E alla fine le indagini su un migrante sbarcato insime e a moltissimi altri sulle coste calabre hanno confermato ciò che si paventa e si sospetta ormai da tempo: a bordo di barconi, gommoni e imbarcazioni di fortuna; mimetizzati nella folla di profughi eo individuati sulle prime come scafisti, approdano cellule terroristiche pronte a colpire. allarma, allora, ma di certo non soprende più di tanto, che la Guardia di finanza abbia notificato proprio in queste ore un provvedimento di fermo emesso dalla Dda di Catanzaro nei confronti di un cittadino siriano accusato di terrorismo. L’uomo – guarda caso – era già in carcere perché arrestato nel 2014 in occasione di uno sbarco di migranti del quale é accusato di essere stato lo scafista.

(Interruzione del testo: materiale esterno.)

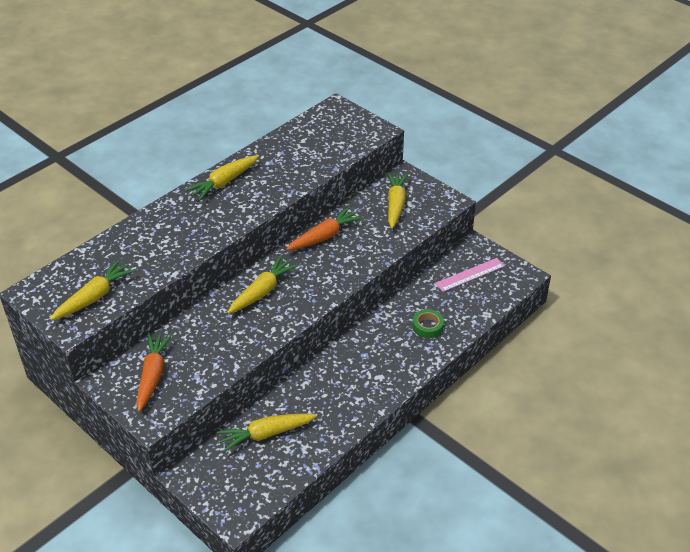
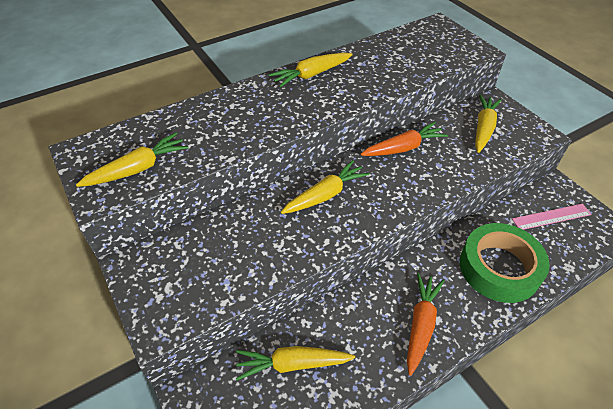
camera: 15 degrees right, 5 degrees up
orange carrot [136,333,173,412] -> orange carrot moved to [407,273,444,376]
green tape [413,309,444,338] -> green tape [460,223,550,303], size x2.26

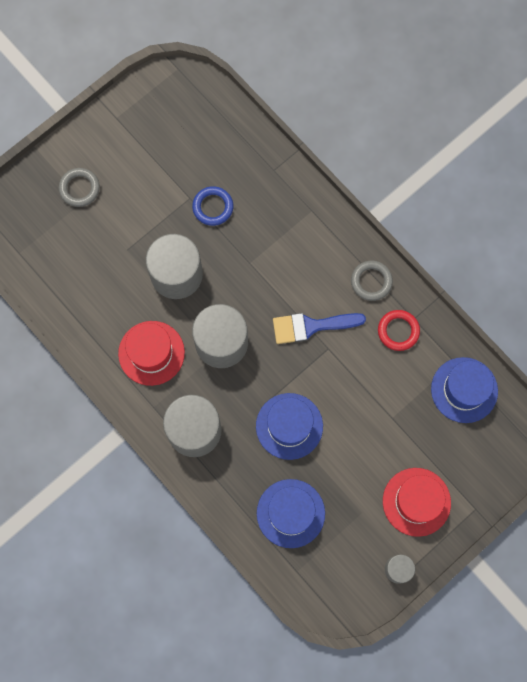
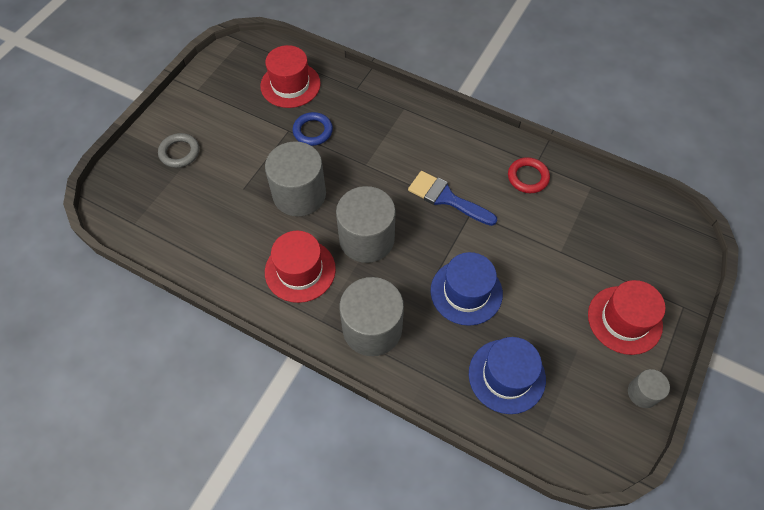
camera: 20 degrees left, 15 degrees down
blue brush [273,313,366,344] -> blue brush turned 60 degrees clockwise [408,171,497,226]
grey ring [351,261,393,301] -> none
blue hat [431,357,498,423] -> none
none -> red hat [260,45,321,108]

Siriano accusato di terrorismo: progettava un attentato

Non solo scafista, dunque: doveva compiere presumibilmente un attentato Abo Robeih Tarif, il siriano 23enne già detenuto perchè arrestato nel 2014 con l’accusa di essere un trafficante di migranti, al quale la Guardia di finanza ha notificato un provvedimento di fermo per associazione per delinquere con finalità di terrorismo internazionale. Dal proseguo delle indagini sul suo conto, infatti, é emerso il reale scopo del viaggio del siriano in Europa: doveva compiere un attentato terroristico o, comunque, doveva filmarlo col suo telefono cellulare, sequestrato dalla Guardia di finanza dopo il suo arresto. Telefono «nel quale – riferiscono le Fiamme Gialle – sono state trovate foto con armi di ogni genere. Quel telefonino, per la sua importanza, può essere paragonato alla “copiata” per gli “ndranghetisti”. È il suo dna di appartenenza. Gli serviva per dimostrare chi fosse e di quale organizzazione facesse parte».

Siriano accusato di terrorismo: era detenuto come scafista

Nei confronti del profugo siriano di cui é stato disposto il fermo, nel corso delle indagini condotte dal Nucleo di polizia tributaria di Catanzaro della Guardia di finanza dopo il suo arresto come scafista, sono emersi insomma elementi investigativi sempre più rilevanti e sospetti secondo i quali l’uomo sarebbe collegato al terrorismo islamico. Il siriano é tuttora detenuto in carcere con l’accusa di favoreggiamento dell’immigrazione clandestina dopo che nel 2014 l’uomo giunse in Italia insieme ad un gruppo di migranti dei quali sarebbe stato lui ad organizzare, insieme ad altre persone, il trasferimento in Italia. Ma, a questo punto, il reato per cui è detenuto passa in secondo piano rispetto ai sospetti che hanno portato all’emissione di un provvedimento di fermo con l’accusa di essere affiliato a cellule legate al terrorismo islamico.